→ **Your goal**: Whenever a line contains "THPT", include it in the count; reply with the number of such lines in the data and nothing else.

→ **Input records**:

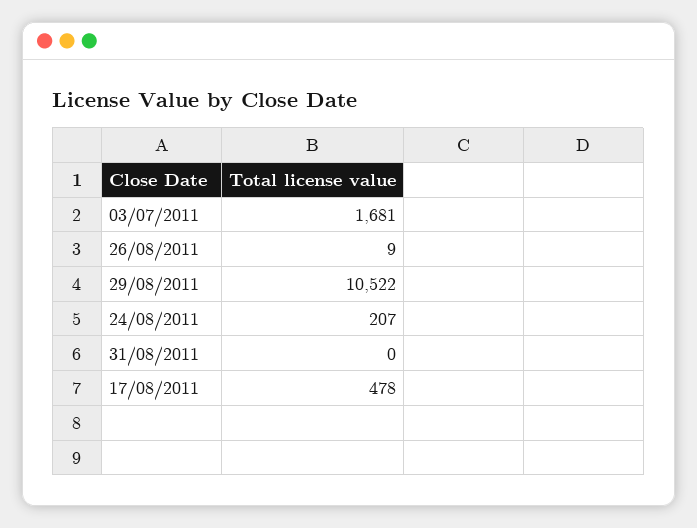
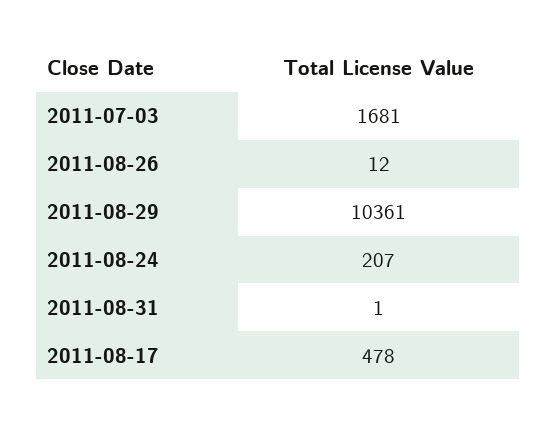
26/08/2011: 9 -> 12
29/08/2011: 10522 -> 10361
31/08/2011: 0 -> 1

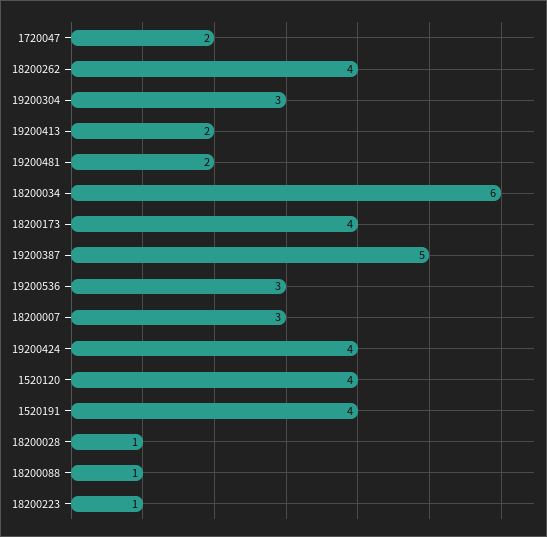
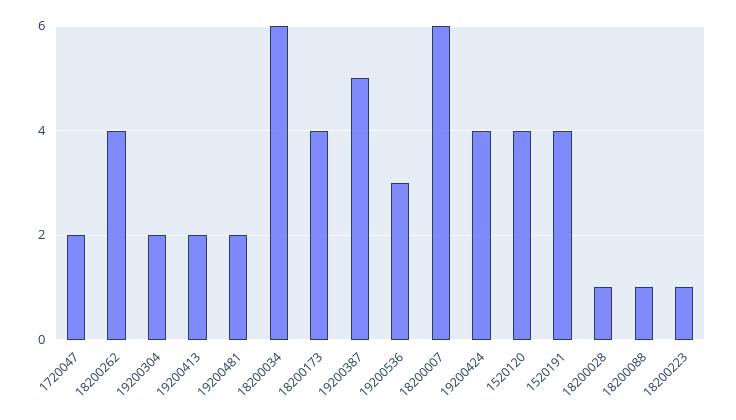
19200304: 3 -> 2
18200007: 3 -> 6

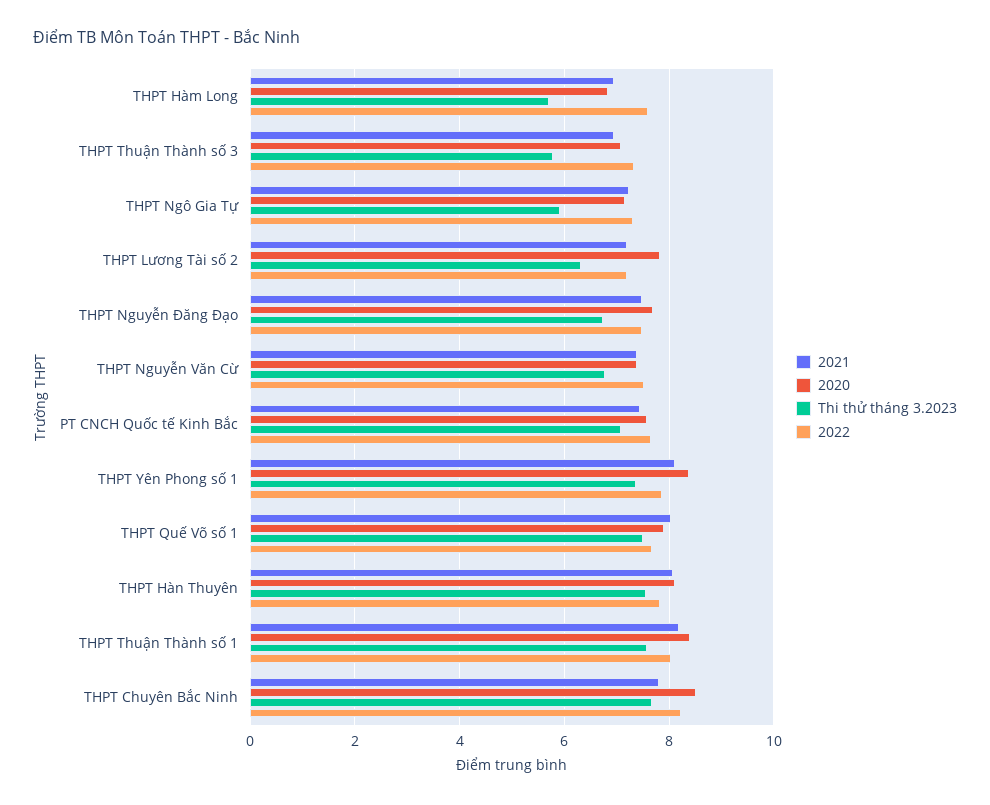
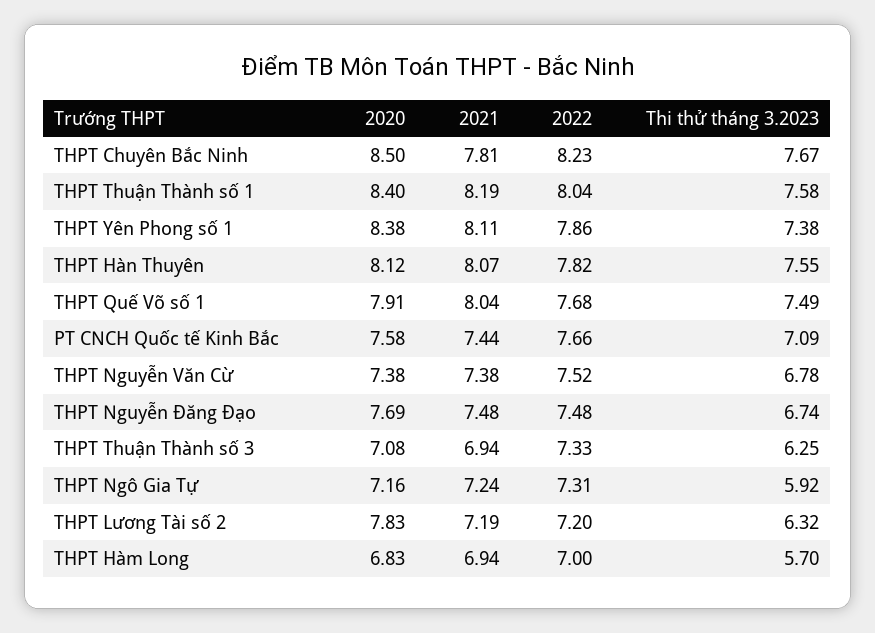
2022, THPT Hàm Long: 7.6 -> 7
Thi thử tháng 3.2023, THPT Thuận Thành số 3: 5.8 -> 6.25

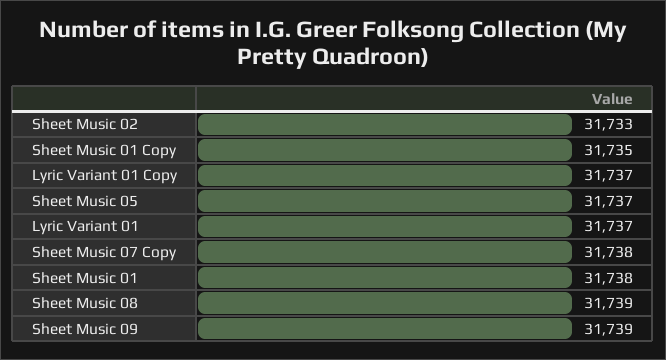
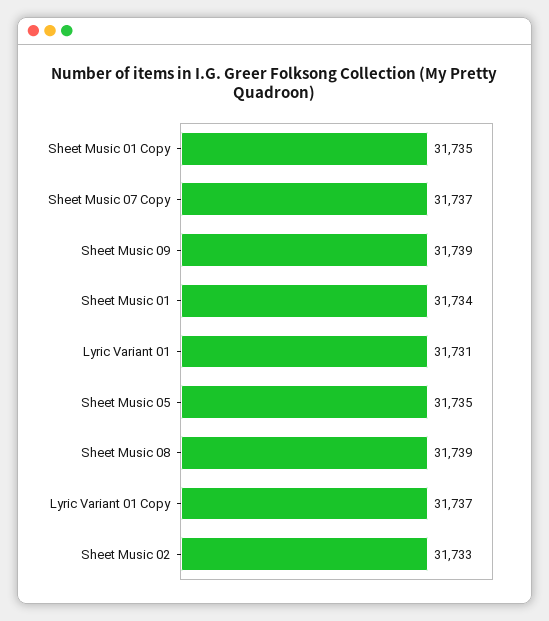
Sheet Music 05: 31737 -> 31735
Lyric Variant 01: 31737 -> 31731
Sheet Music 07 Copy: 31738 -> 31737
Sheet Music 01: 31738 -> 31734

→ **Response to this exercise**: 2